[HOW TO COMPLETE THIS TASK]: Below are records with pictures; copy word for word only the lines between the line with "fixé sur 4 points" and the line with "requisitos y trámites para que esta obra se", inclusive, and drop the pictures.

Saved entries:
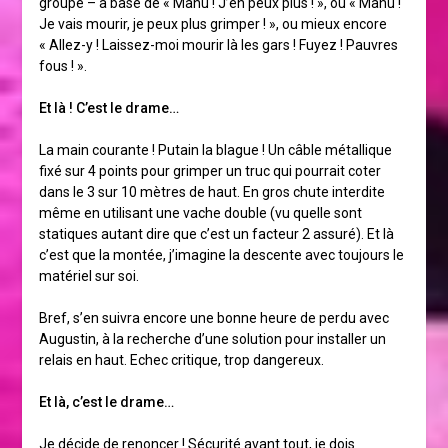
groupe – à base de « Manu ! J’en peux plus ! », ou « Manu !
Je vais mourir, je peux plus grimper ! », ou mieux encore
« Allez-y ! Laissez-moi mourir là les gars ! Fuyez ! Pauvres
fous ! ».
Et là ! C’est le drame…
La main courante ! Putain la blague ! Un câble métallique
fixé sur 4 points pour grimper un truc qui pourrait coter
dans le 3 sur 10 mètres de haut. En gros chute interdite
même en utilisant une vache double (vu quelle sont
statiques autant dire que c’est un facteur 2 assuré). Et là
c’est que la montée, j’imagine la descente avec toujours le
matériel sur soi.
Bref, s’en suivra encore une bonne heure de perdu avec
Augustin, à la recherche d’une solution pour installer un
relais en haut. Echec critique, trop dangereux.
Et là, c’est le drame…
Je décide de renoncer ! Sécurité avant tout, je dois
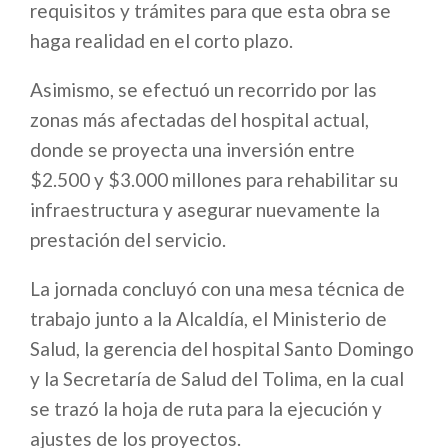
requisitos y trámites para que esta obra se
haga realidad en el corto plazo.
Asimismo, se efectuó un recorrido por las
zonas más afectadas del hospital actual,
donde se proyecta una inversión entre
$2.500 y $3.000 millones para rehabilitar su
infraestructura y asegurar nuevamente la
prestación del servicio.
La jornada concluyó con una mesa técnica de
trabajo junto a la Alcaldía, el Ministerio de
Salud, la gerencia del hospital Santo Domingo
y la Secretaría de Salud del Tolima, en la cual
se trazó la hoja de ruta para la ejecución y
ajustes de los proyectos.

[SOLVED PROBLEM]:
fixé sur 4 points pour grimper un truc qui pourrait coter
dans le 3 sur 10 mètres de haut. En gros chute interdite
même en utilisant une vache double (vu quelle sont
statiques autant dire que c’est un facteur 2 assuré). Et là
c’est que la montée, j’imagine la descente avec toujours le
matériel sur soi.
Bref, s’en suivra encore une bonne heure de perdu avec
Augustin, à la recherche d’une solution pour installer un
relais en haut. Echec critique, trop dangereux.
Et là, c’est le drame…
Je décide de renoncer ! Sécurité avant tout, je dois
requisitos y trámites para que esta obra se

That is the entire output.